» **Activity**: What you return must be the lines of the data that hold the word "space".
(Dataset excerpts begins)
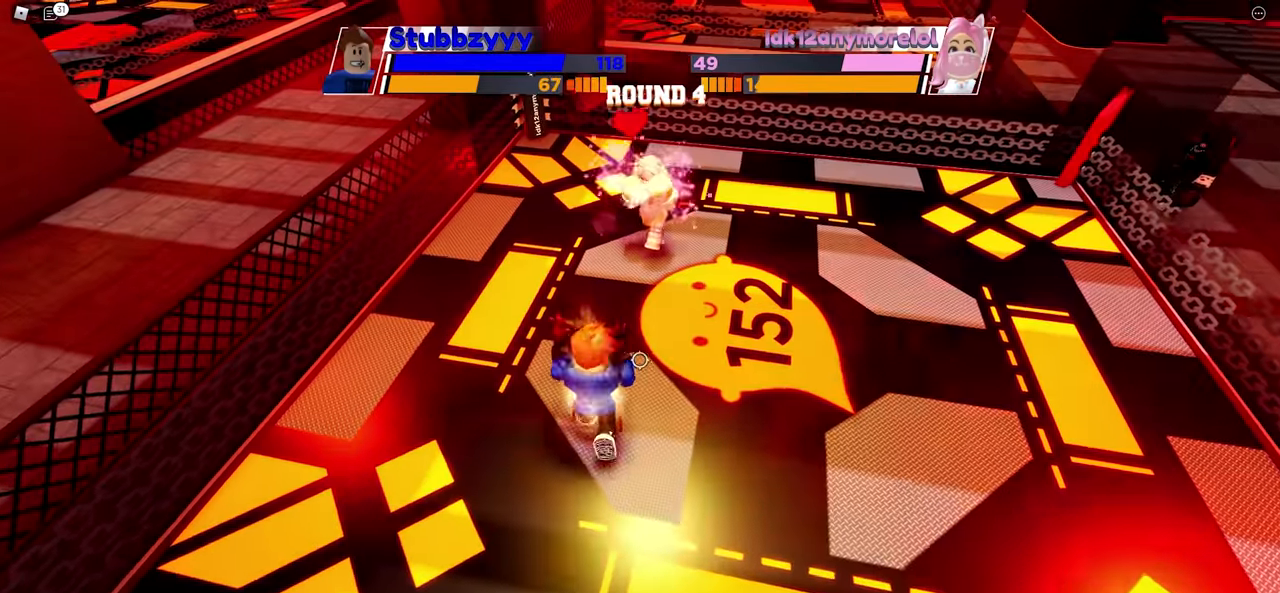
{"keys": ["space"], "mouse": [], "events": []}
(Dataset excerpts ends)
(Dataset excerpts begins)
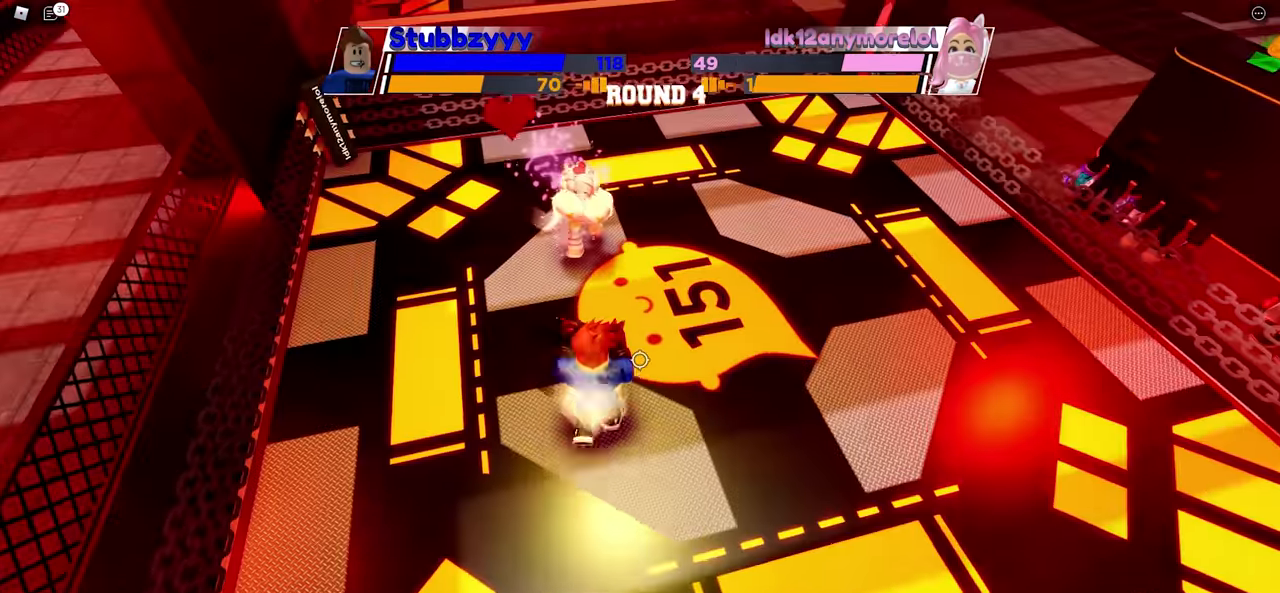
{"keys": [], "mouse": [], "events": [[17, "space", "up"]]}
(Dataset excerpts ends)
(Dataset excerpts begins)
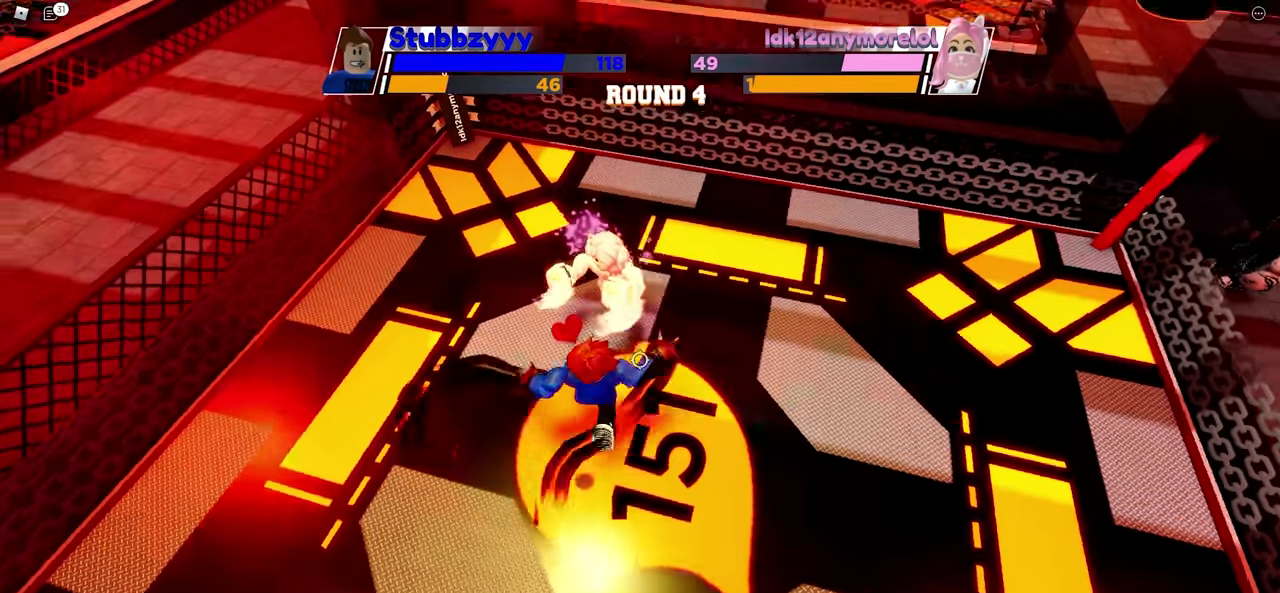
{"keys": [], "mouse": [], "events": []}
(Dataset excerpts ends)
» **Solved exercise**:
{"keys": ["space"], "mouse": [], "events": []}
{"keys": [], "mouse": [], "events": [[17, "space", "up"]]}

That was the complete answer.